How to be the Perfect Host this Christmas
Put simply: be prepared
Set the Table
Nobody cares if they see the table decorated before the big day – get it done in advance and tick it off the list. Don’t overcomplicate it either – pick a theme and stick to it. Baubles or pine cones in glass dishes make an effective centrepiece, and if you’re adding fresh greenery, you can still do everything else and then add this at the last minute.
Prep What You Can
Peeling, chopping, stuffing – all can (and should) be done in advance of the day. Get help with as much of this as you can. You may not want to delegate the all-important stuffing, but you don’t need to be an expert chef to peel a spud.
Make A Seating Plan
A seating plan, made by you, will save hassle and arguments (you can carefully separate siblings who will wind each other up – be they 13 or 35) and getting the kids to make the place cards is a good way to keep them busy as you’re getting things ready. It’ll also avoid the awkward hover people do when they’re not sure where to sit, and allow you to choose the prime seat with easiest access to the kitchen.
Create A Homely Feel
Light the fire, light a ton of candles, switch on your fairy lights – whatever you have to hand, just make sure you create an ambient feel with your lighting. Avoid the dreaded ‘big light’ at all costs. If you’re putting candles on the dining table, make sure they’re at a decent height – you don’t want people burning their jumpers as they reach for the cranberry sauce.
Make the Bar Self Service
Again, this is really about planning. Set up a corner with drinks, ice, glasses, garnishes etc, and tell people to help themselves. If you really feel it’s necessary, have something pre-mixed ready to hand out when people arrive – but after that, they’re on their own. If you can, try and create another drinks station near the dining table, where you really only need red, white and something fizzy, plus water and something fun for the kids.
Ask for Help
Whoever is coming for Christmas dinner is more than likely willing to help out – they’re just grateful they don’t have to host. Don’t be afraid to ask them for help: puddings, side dishes and canapés can all be delegated. And don’t be too picky – if someone offers to bring something specific, and it wasn’t already on your list, just say yes! Those who can’t cook can be in charge of the cheese board, or bringing the crackers (either edible or snapping).
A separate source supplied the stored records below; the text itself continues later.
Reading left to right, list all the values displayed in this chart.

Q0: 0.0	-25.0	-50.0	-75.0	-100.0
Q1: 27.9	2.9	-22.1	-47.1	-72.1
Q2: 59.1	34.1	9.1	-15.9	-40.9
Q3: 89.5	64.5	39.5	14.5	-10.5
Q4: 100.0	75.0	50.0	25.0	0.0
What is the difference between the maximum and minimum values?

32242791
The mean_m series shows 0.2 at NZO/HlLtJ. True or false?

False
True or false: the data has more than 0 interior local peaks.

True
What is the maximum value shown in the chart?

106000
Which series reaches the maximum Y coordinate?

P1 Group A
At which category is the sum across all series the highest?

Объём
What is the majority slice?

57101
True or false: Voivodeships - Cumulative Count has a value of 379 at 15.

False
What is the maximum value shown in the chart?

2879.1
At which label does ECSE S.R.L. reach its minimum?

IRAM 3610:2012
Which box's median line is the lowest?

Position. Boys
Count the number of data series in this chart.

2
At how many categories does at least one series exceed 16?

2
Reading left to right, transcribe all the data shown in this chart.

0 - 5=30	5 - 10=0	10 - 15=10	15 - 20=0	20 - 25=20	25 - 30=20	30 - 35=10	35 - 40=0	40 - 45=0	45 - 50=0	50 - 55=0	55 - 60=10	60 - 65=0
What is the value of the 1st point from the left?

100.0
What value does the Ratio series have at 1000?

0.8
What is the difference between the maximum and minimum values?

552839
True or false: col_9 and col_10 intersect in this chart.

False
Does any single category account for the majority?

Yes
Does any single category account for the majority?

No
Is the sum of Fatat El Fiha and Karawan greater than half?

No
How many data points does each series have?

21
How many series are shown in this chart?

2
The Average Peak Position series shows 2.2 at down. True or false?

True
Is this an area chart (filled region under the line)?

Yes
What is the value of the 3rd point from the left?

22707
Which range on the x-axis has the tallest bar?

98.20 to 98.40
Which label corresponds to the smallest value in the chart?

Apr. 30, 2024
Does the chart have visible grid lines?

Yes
Don’t Bother With a Homemade Pudding
Who even likes Christmas pudding? (Apart from, probably, your dad). Buy a good-quality, pre-made pudding which you can heat up on the day, and add some bought brandy cream for extra points. For everyone else, just make sure you’ve got plenty of fancy chocolates, Christmas cake and a stellar cheeseboard. Perfect pudding without the hassle.
Not sure what to get one of the party? Kill two birds with one stone and get them a silly party game. That way you can play it all afternoon and it’ll keep everyone entertained – even if they never look at it again.
Who cares if the turkey is a bit dry, or if granny gets squiffy and falls asleep after lunch? Next year it’ll be somebody else’s turn to host, and in the meantime, there’s always Prosecco. Cheers!